Wie hoch ist der Tagesverbrauch der insgesamt knapp 40.000 Ahauser an Trinkwasser?

Im Mittel werden rund 6000 Kubikmeter Trinkwasser pro Tag ins Versorgungsnetz gespeist. Die Spitze besteht aus etwa 9050 Kubikmetern und das Minimum liegt bei rund 5150 Kubikmetern Trinkwasser pro Tag. Bei besonderen Ereignissen wie Netzstörungen, Brandeinsätzen oder Fußballlländerspielen werden Werte von rund 800 Kubikmeter pro Stunde erzielt.

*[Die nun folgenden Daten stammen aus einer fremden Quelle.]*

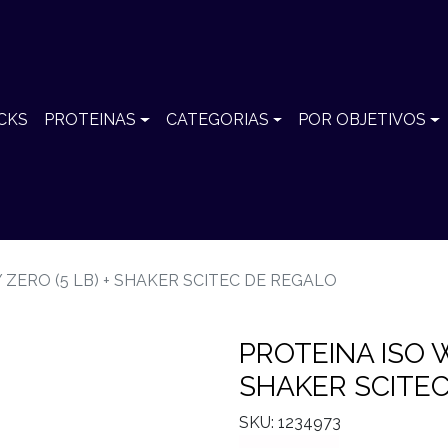
CKS
PROTEINAS
CATEGORIAS
POR OBJETIVOS
 ZERO (5 LB) + SHAKER SCITEC DE REGALO
PROTEINA ISO W
SHAKER SCITE
SKU: 1234973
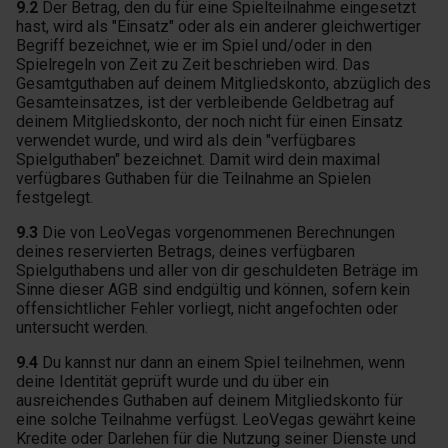
9.2
Der Betrag, den du für eine Spielteilnahme eingesetzt
hast, wird als "Einsatz" oder als ein anderer gleichwertiger
Begriff bezeichnet, wie er im Spiel und/oder in den
Spielregeln von Zeit zu Zeit beschrieben wird. Das
Gesamtguthaben auf deinem Mitgliedskonto, abzüglich des
Gesamteinsatzes, ist der verbleibende Geldbetrag auf
deinem Mitgliedskonto, der noch nicht für einen Einsatz
verwendet wurde, und wird als dein "verfügbares
Spielguthaben" bezeichnet. Damit wird dein maximal
verfügbares Guthaben für die Teilnahme an Spielen
festgelegt.
9.3
Die von LeoVegas vorgenommenen Berechnungen
deines reservierten Betrags, deines verfügbaren
Spielguthabens und aller von dir geschuldeten Beträge im
Sinne dieser AGB sind endgültig und können, sofern kein
offensichtlicher Fehler vorliegt, nicht angefochten oder
untersucht werden.
9.4
Du kannst nur dann an einem Spiel teilnehmen, wenn
deine Identität geprüft wurde und du über ein
ausreichendes Guthaben auf deinem Mitgliedskonto für
eine solche Teilnahme verfügst. LeoVegas gewährt keine
Kredite oder Darlehen für die Nutzung seiner Dienste und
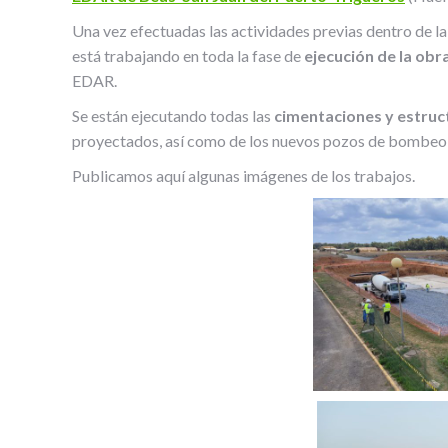
Una vez efectuadas las actividades previas dentro de la
está trabajando en toda la fase de
ejecución de la obra
EDAR.
Se están ejecutando todas las
cimentaciones y estruc
proyectados, así como de los nuevos pozos de bombeo, 
Publicamos aquí algunas imágenes de los trabajos.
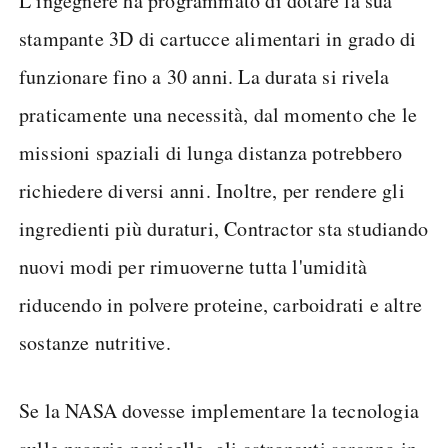
L’ingegnere ha programmato di dotare la sua
stampante 3D di cartucce alimentari in grado di
funzionare fino a 30 anni. La durata si rivela
praticamente una necessità, dal momento che le
missioni spaziali di lunga distanza potrebbero
richiedere diversi anni. Inoltre, per rendere gli
ingredienti più duraturi, Contractor sta studiando
nuovi modi per rimuoverne tutta l'umidità
riducendo in polvere proteine, carboidrati e altre
sostanze nutritive.
Se la NASA dovesse implementare la tecnologia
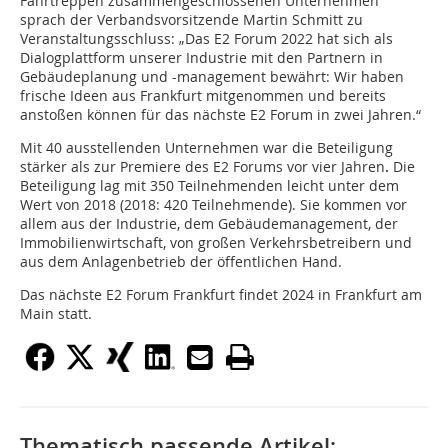
Fahrtreppen zusammenge­schlossenen Unternehmen
sprach der Verbandsvorsitzende Martin Schmitt zu
Veranstaltungsschluss: „Das E2 Forum 2022 hat sich als
Dialogplattform unserer Industrie mit den Partnern in
Gebäudeplanung und -management bewährt: Wir haben
frische Ideen aus Frankfurt mitgenommen und bereits
anstoßen können für das nächste E2 Forum in zwei Jahren.“
Mit 40 ausstellenden Unternehmen war die Beteiligung
stärker als zur Premiere des E2 Forums vor vier Jahren
.
Die
Beteiligung lag mit 350 Teilnehmenden leicht unter dem
Wert von 2018 (2018: 420 Teilnehmende). Sie kommen vor
allem aus der Industrie, dem Gebäudemanagement, der
Immobilienwirtschaft, von großen Verkehrsbetreibern und
aus dem Anlagenbetrieb der öffentlichen Hand.
Das nächste E2 Forum Frankfurt findet 2024 in Frankfurt am
Main statt.
Thematisch passende Artikel:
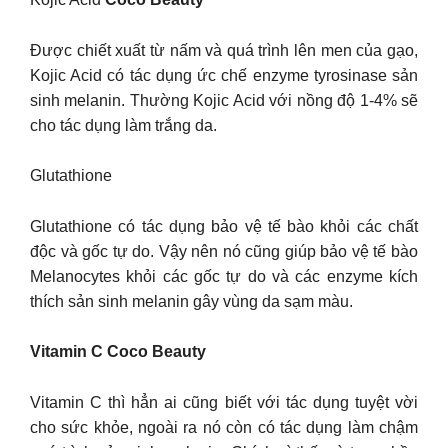
Được chiết xuất từ nấm và quá trình lên men của gạo,
Kojic Acid có tác dụng ức chế enzyme tyrosinase sản
sinh melanin. Thường Kojic Acid với nồng độ 1-4% sẽ
cho tác dụng làm trắng da.
Glutathione
Glutathione có tác dụng bảo vệ tế bào khỏi các chất
độc và gốc tự do. Vậy nên nó cũng giúp bảo vệ tế bào
Melanocytes khỏi các gốc tự do và các enzyme kích
thích sản sinh melanin gây vùng da sạm màu.
Vitamin C Coco Beauty
Vitamin C thì hẳn ai cũng biết với tác dụng tuyệt vời
cho sức khỏe, ngoài ra nó còn có tác dụng làm chậm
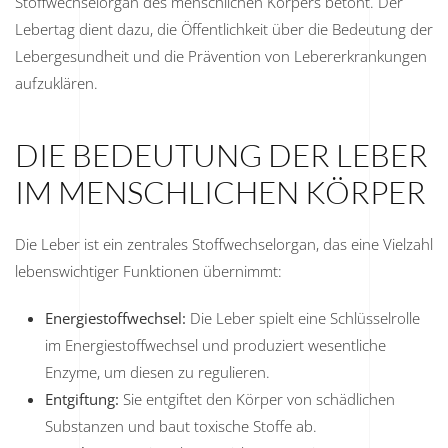
Stoffwechselorgan des menschlichen Körpers betont. Der
Lebertag dient dazu, die Öffentlichkeit über die Bedeutung der
Lebergesundheit und die Prävention von Lebererkrankungen
aufzuklären.
DIE BEDEUTUNG DER LEBER
IM MENSCHLICHEN KÖRPER
Die Leber ist ein zentrales Stoffwechselorgan, das eine Vielzahl
lebenswichtiger Funktionen übernimmt:
Energiestoffwechsel:
Die Leber spielt eine Schlüsselrolle
im Energiestoffwechsel und produziert wesentliche
Enzyme, um diesen zu regulieren.
Entgiftung:
Sie entgiftet den Körper von schädlichen
Substanzen und baut toxische Stoffe ab.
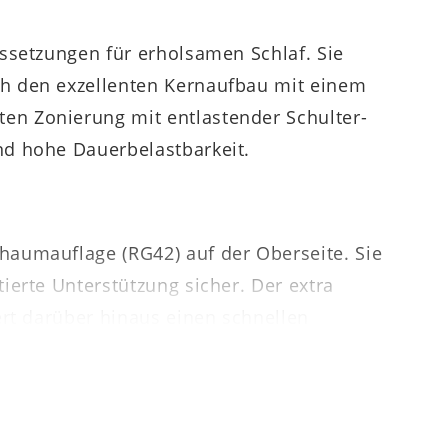
ssetzungen für erholsamen Schlaf. Sie
ch den exzellenten Kernaufbau mit einem
en Zonierung mit entlastender Schulter-
nd hohe Dauerbelastbarkeit.
haumauflage (RG42) auf der Oberseite. Sie
erte Unterstützung sicher. Der extra
ert darüber hinaus einen schnellen
n vierseitigen Reißverschluss abgenommen
 funktional angeordneten Wendegriffe, mit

Das sind umgerechnet 5714 Badewannenfüllungen oder 80.000 jeweils mit zehn Litern Trinkwasser gefüllte Eimer je Stunde.

Welche Daten gibt es zur Eigenwasserversorgung?

Für den Haushalt, den landwirtschaftlichen Betrieb, für das Tränken von Vieh, für Zwecke der Bodenentwässerung von Grundstücken bedarf das Entnehmen von Grundwasser keiner Erlaubnis. Im Stadtgebiet gibt es rund 750 Eigenwasserbrunnen zur Trinkwasserentnahme. Sie werden alle zwei bis drei Jahre untersucht. Hinzu kommen 26 gemeldete gewerbliche Betriebe, die Trinkwasser aus einer Brunnenanlage fördern.